== Data supplied ==
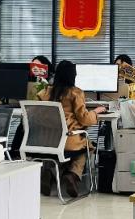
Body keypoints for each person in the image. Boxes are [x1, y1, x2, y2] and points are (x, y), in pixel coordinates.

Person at [36, 60, 97, 198]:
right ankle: (72, 174)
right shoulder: (75, 93)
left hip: (46, 141)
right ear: (72, 76)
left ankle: (50, 172)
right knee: (87, 146)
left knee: (60, 151)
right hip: (68, 141)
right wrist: (96, 112)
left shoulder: (44, 92)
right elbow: (85, 119)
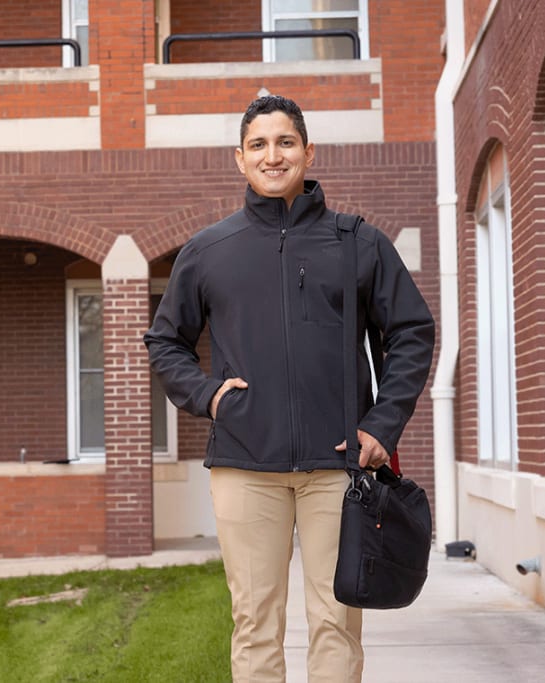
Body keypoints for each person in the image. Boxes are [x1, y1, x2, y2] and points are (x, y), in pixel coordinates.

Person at [143, 95, 435, 682]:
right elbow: (165, 341)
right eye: (259, 144)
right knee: (255, 623)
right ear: (239, 159)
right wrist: (208, 397)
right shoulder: (207, 251)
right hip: (246, 466)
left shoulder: (357, 242)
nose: (272, 155)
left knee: (336, 621)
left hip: (337, 469)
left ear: (307, 152)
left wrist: (381, 425)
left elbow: (411, 331)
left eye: (284, 142)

== Aim of the exercise ==
With the pictures set aside, return each line of the listing exactly as given.

== Result ==
Body keypoints for each person in the image. Boxes are [x1, y1, x2, y2] and points are (x, y), in pixel coordinates.

Person at [36, 60, 97, 198]:
right ankle: (72, 174)
right shoulder: (75, 93)
left hip: (46, 141)
right ear: (72, 76)
left ankle: (50, 172)
right knee: (87, 146)
left knee: (60, 151)
right hip: (68, 141)
right wrist: (96, 112)
left shoulder: (44, 92)
right elbow: (85, 119)
Body keypoints for each person in the image. Boxes are [x1, y1, x2, y2] and points are (x, y), in pixel coordinates.

Person at [143, 95, 435, 682]:
right elbow: (165, 341)
right eye: (259, 144)
right knee: (255, 623)
right ear: (239, 159)
right wrist: (208, 397)
right shoulder: (207, 251)
right hip: (246, 466)
left shoulder: (357, 242)
nose: (272, 155)
left knee: (336, 621)
left hip: (337, 469)
left ear: (307, 152)
left wrist: (381, 425)
left elbow: (411, 331)
left eye: (284, 142)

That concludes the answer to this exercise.